» **Stated task**: In the post about compiling a Zig tool to WASM, what does the tool take as input and what does it return?

» **Text segment**:
◇ ◇ ◇ ◇ ◇

I have a tool written in Zig and I wanted to put the program online for everyone to try it. The tool has a very simple interface, but very computationally heavy operations. It accepts a string and returns True or False. Personally, I think WASM is a perfect solution for this use case because JavaScript does not care what happens inside the tool, and the tool is independent from the environment. I only need to glue them together by:

1. taking the input from a <textarea> and passing it into the tool, and
2. logging errors into a console.log.

Therefore, I decided to compile the tool into WASM. However, I could find only one complete example online of how to do this without using external libraries (emscripten). Check out https://blog.mjgrzymek.com/blog/zigwasm. However their explanations rely on prior knowledge of WASM, so I did not really understand how memory works in their example. I also wanted to replace their ugly long build command zig build-exe add.zig -target wasm32-freestanding -fno-entry --export=add -O ReleaseFast with a nice build script generated from build.zig.

◇ ◇ ◇ ◇ ◇

» **Information provided**:

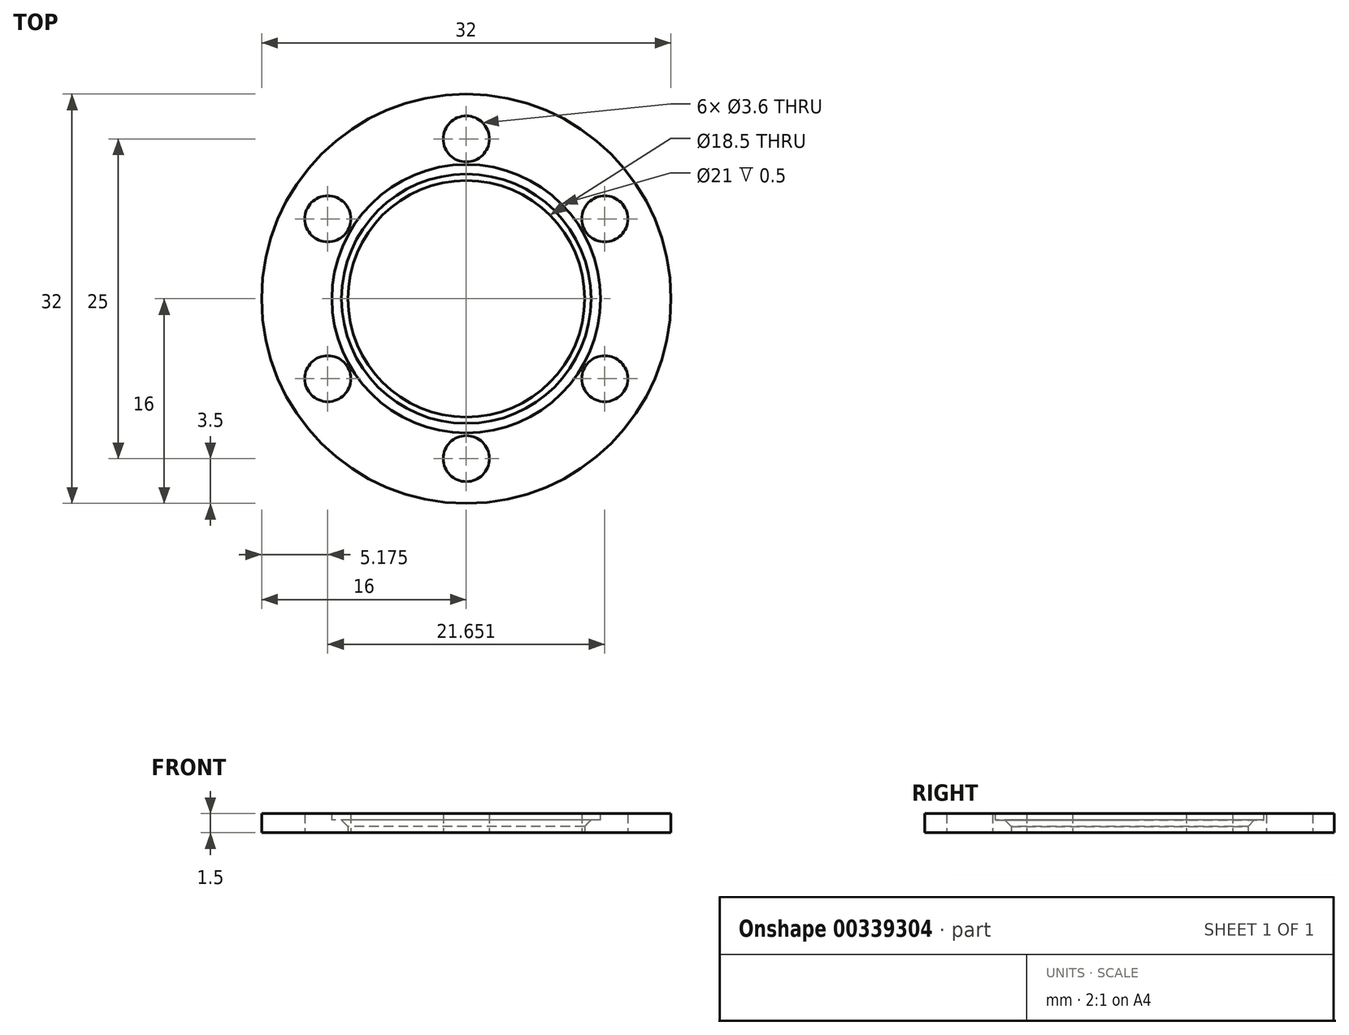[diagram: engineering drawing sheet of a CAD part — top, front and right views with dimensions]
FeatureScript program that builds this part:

◇ ◇ ◇ ◇ ◇

» **Reply**: It takes a string and returns True or False.